Deep sternal wound infection requiring revision surgery: impact on mid-term survival following cardiac surgery

Sachithanandan, Anand; Nanjaiah, Prakash; Nightingale, Peter; Wilson, Ian C.; Graham, Timothy R.; Rooney, Stephen J.; Keogh, Bruce E.; Pagano, Domenico
April 2008
European Journal of Cardio-Thoracic Surgery;Apr2008, Vol. 33 Issue 4, p673
Academic Journal
Abstract: Objective: To assess the impact of deep sternal wound infection on in-hospital mortality and mid-term survival following adult cardiac surgery. Methods: Prospectively collected data on 4586 consecutive patients who underwent a cardiac surgical procedure via a median sternotomy from 1st January 2001 to 31st December 2005 were analysed. Patients with a deep sternal wound infection (DSWI) were identified in accordance with the Centres for Disease Control and Prevention guidelines. Nineteen variables (patient-related, operative and postoperative) were analysed.

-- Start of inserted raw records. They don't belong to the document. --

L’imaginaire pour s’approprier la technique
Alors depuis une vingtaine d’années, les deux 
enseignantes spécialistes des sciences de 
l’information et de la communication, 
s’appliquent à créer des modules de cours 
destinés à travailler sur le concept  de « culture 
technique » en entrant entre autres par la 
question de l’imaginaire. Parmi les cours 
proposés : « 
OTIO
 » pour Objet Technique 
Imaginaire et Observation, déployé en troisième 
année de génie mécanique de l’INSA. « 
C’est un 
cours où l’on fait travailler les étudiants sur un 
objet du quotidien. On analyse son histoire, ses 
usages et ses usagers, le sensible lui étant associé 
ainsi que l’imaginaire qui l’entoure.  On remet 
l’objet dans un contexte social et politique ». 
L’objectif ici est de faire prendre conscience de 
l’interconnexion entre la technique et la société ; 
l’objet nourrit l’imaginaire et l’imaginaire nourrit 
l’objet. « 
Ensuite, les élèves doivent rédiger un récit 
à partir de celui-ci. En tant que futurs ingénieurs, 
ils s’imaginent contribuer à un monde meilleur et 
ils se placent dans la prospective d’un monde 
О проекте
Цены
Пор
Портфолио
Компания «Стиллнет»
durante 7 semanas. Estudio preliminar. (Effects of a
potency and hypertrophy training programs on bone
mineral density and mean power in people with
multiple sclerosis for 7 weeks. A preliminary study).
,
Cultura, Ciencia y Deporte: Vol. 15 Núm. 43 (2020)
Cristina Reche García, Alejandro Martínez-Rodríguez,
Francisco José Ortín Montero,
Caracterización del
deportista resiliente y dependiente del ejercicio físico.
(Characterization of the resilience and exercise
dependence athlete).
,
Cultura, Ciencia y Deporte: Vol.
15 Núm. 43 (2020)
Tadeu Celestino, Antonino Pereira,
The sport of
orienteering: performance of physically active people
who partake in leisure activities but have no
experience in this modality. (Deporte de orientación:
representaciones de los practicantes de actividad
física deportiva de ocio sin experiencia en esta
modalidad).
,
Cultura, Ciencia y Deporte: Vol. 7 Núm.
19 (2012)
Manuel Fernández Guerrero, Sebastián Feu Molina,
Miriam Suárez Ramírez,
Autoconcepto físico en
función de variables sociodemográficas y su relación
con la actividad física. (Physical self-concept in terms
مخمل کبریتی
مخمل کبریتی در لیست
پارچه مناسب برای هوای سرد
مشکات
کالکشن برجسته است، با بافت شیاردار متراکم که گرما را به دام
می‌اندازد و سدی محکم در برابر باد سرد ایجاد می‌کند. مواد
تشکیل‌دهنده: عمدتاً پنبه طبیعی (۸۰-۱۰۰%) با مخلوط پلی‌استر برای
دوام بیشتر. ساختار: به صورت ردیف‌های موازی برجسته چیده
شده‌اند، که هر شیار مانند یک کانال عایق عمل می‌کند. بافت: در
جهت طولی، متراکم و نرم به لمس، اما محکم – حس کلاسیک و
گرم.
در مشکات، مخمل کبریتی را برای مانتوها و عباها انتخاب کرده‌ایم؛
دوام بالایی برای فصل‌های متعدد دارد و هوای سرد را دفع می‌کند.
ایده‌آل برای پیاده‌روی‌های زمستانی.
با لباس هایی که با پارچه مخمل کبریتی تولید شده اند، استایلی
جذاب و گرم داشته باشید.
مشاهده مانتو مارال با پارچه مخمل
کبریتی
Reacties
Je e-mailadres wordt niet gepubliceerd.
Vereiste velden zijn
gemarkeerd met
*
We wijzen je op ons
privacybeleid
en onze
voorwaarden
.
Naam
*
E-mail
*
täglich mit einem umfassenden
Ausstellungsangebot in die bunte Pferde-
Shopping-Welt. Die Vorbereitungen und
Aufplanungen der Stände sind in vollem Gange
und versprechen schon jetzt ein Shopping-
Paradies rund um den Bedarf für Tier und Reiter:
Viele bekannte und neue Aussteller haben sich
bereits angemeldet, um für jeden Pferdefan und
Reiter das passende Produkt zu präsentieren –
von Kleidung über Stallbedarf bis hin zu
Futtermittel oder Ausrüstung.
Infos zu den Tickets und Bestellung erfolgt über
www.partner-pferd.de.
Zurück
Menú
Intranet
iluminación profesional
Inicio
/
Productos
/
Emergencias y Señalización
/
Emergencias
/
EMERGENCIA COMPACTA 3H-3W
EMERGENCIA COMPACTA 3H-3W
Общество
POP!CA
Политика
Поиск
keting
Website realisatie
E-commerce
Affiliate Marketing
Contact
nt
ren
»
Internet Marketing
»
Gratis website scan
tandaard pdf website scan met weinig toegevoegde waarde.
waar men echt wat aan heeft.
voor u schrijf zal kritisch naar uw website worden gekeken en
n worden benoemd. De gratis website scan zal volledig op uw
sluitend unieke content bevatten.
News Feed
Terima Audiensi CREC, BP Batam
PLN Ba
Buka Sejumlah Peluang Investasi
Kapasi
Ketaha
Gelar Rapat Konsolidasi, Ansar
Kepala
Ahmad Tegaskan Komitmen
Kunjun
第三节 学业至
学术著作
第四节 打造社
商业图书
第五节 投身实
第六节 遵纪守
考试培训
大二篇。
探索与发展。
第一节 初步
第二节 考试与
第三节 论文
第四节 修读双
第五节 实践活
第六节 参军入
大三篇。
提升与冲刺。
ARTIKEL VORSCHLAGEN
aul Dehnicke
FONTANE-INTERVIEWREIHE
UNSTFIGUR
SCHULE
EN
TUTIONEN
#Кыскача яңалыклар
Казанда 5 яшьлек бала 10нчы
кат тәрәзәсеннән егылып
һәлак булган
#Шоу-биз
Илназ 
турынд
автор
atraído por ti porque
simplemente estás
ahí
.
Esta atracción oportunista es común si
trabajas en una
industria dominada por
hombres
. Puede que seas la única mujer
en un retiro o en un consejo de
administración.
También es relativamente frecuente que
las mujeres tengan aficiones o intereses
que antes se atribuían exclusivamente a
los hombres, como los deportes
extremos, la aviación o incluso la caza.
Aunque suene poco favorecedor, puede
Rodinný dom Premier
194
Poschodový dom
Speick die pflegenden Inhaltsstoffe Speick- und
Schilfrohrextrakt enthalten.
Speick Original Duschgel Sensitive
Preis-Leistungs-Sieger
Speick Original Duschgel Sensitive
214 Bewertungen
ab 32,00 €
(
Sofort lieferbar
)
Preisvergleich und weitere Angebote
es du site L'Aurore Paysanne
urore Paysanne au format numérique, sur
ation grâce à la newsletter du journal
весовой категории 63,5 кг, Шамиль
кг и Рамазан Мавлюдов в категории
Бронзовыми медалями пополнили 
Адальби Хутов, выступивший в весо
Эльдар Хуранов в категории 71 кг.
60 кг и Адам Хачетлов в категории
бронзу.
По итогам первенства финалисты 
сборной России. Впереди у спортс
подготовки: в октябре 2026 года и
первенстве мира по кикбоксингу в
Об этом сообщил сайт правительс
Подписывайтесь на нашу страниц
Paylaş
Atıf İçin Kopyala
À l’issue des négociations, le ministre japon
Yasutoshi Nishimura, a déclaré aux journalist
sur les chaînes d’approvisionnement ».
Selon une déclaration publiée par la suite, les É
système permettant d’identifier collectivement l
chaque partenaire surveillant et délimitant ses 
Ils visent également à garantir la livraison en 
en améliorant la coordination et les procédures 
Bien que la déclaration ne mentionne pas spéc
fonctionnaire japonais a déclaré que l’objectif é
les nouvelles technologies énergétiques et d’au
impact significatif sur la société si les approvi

Logistic regression analysis was used to calculate a propensity score for each patient. Late survival data were obtained from the UK Central Cardiac Audit Database. Mean follow-up of DSWI patients was 2.28 years. Results: DSWI requiring revision surgery developed in 1.65% (76/4586) patients. Stepwise multivariable logistic regression analysis identified age, diabetes, a smoking history and ventilation time as independent predictors of a DSWI. DSWI patients were more likely to develop renal failure, require reventilation and a tracheostomy postoperatively. Treatment included vacuum assisted closure therapy in 81.5% (62/76) patients and sternectomy with musculocutaneous flap reconstruction in 35.5% (27/76) patients. In-hospital mortality was 9.2% (7/76) in DSWI patients and 3.7% (167/4510) in non-DSWI patients (OR 1.300 (0.434–3.894) p =0.639). Survival with Cox regression analysis with mean propensity score (co-variate) showed freedom from all-cause mortality in DSWI at 1, 2, 3 and 4 years was 91%, 89%, 84% and 79%, respectively compared with 95%, 93%, 90% and 86%, respectively for patients without DSWI ((p =0.082) HR 1.59 95% CI (0.94–2.68)). Conclusion: DSWI is not an independent predictor of a higher in-hospital mortality or reduced mid-term survival following cardiac surgery in this population.